── DATA LISTING

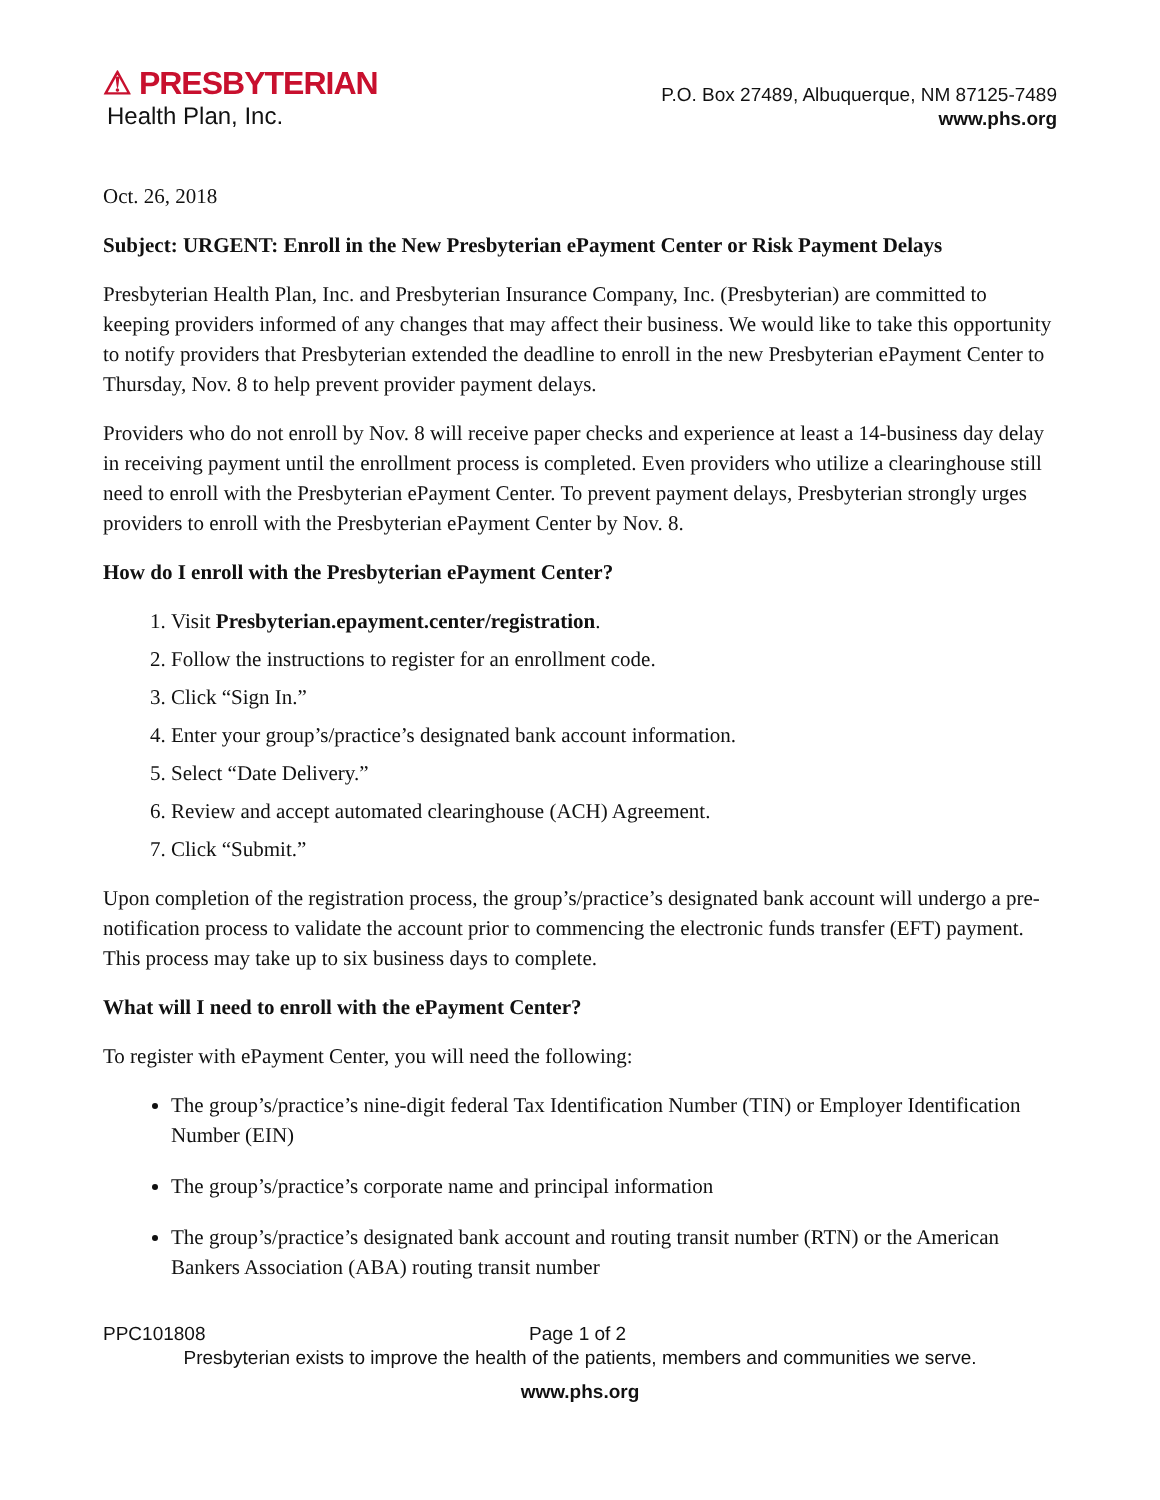⚠ PRESBYTERIAN
Health Plan, Inc.
P.O. Box 27489, Albuquerque, NM 87125-7489
www.phs.org
Oct. 26, 2018
Subject: URGENT: Enroll in the New Presbyterian ePayment Center or Risk Payment Delays
Presbyterian Health Plan, Inc. and Presbyterian Insurance Company, Inc. (Presbyterian) are committed to keeping providers informed of any changes that may affect their business. We would like to take this opportunity to notify providers that Presbyterian extended the deadline to enroll in the new Presbyterian ePayment Center to Thursday, Nov. 8 to help prevent provider payment delays.
Providers who do not enroll by Nov. 8 will receive paper checks and experience at least a 14-business day delay in receiving payment until the enrollment process is completed. Even providers who utilize a clearinghouse still need to enroll with the Presbyterian ePayment Center. To prevent payment delays, Presbyterian strongly urges providers to enroll with the Presbyterian ePayment Center by Nov. 8.
How do I enroll with the Presbyterian ePayment Center?
1. Visit Presbyterian.epayment.center/registration.
2. Follow the instructions to register for an enrollment code.
3. Click “Sign In.”
4. Enter your group’s/practice’s designated bank account information.
5. Select “Date Delivery.”
6. Review and accept automated clearinghouse (ACH) Agreement.
7. Click “Submit.”
Upon completion of the registration process, the group’s/practice’s designated bank account will undergo a pre-notification process to validate the account prior to commencing the electronic funds transfer (EFT) payment. This process may take up to six business days to complete.
What will I need to enroll with the ePayment Center?
To register with ePayment Center, you will need the following:
The group’s/practice’s nine-digit federal Tax Identification Number (TIN) or Employer Identification Number (EIN)
The group’s/practice’s corporate name and principal information
The group’s/practice’s designated bank account and routing transit number (RTN) or the American Bankers Association (ABA) routing transit number
PPC101808 Page 1 of 2
Presbyterian exists to improve the health of the patients, members and communities we serve.
www.phs.org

────

EXERCISE OBJECTIVE: An exact reproduction of the material is needed, without its images.

EXERCISE SOLUTION:
⚠ PRESBYTERIAN
Health Plan, Inc.
P.O. Box 27489, Albuquerque, NM 87125-7489
www.phs.org
Oct. 26, 2018
Subject: URGENT: Enroll in the New Presbyterian ePayment Center or Risk Payment Delays
Presbyterian Health Plan, Inc. and Presbyterian Insurance Company, Inc. (Presbyterian) are committed to keeping providers informed of any changes that may affect their business. We would like to take this opportunity to notify providers that Presbyterian extended the deadline to enroll in the new Presbyterian ePayment Center to Thursday, Nov. 8 to help prevent provider payment delays.
Providers who do not enroll by Nov. 8 will receive paper checks and experience at least a 14-business day delay in receiving payment until the enrollment process is completed. Even providers who utilize a clearinghouse still need to enroll with the Presbyterian ePayment Center. To prevent payment delays, Presbyterian strongly urges providers to enroll with the Presbyterian ePayment Center by Nov. 8.
How do I enroll with the Presbyterian ePayment Center?
1. Visit Presbyterian.epayment.center/registration.
2. Follow the instructions to register for an enrollment code.
3. Click “Sign In.”
4. Enter your group’s/practice’s designated bank account information.
5. Select “Date Delivery.”
6. Review and accept automated clearinghouse (ACH) Agreement.
7. Click “Submit.”
Upon completion of the registration process, the group’s/practice’s designated bank account will undergo a pre-notification process to validate the account prior to commencing the electronic funds transfer (EFT) payment. This process may take up to six business days to complete.
What will I need to enroll with the ePayment Center?
To register with ePayment Center, you will need the following:
The group’s/practice’s nine-digit federal Tax Identification Number (TIN) or Employer Identification Number (EIN)
The group’s/practice’s corporate name and principal information
The group’s/practice’s designated bank account and routing transit number (RTN) or the American Bankers Association (ABA) routing transit number
PPC101808 Page 1 of 2
Presbyterian exists to improve the health of the patients, members and communities we serve.
www.phs.org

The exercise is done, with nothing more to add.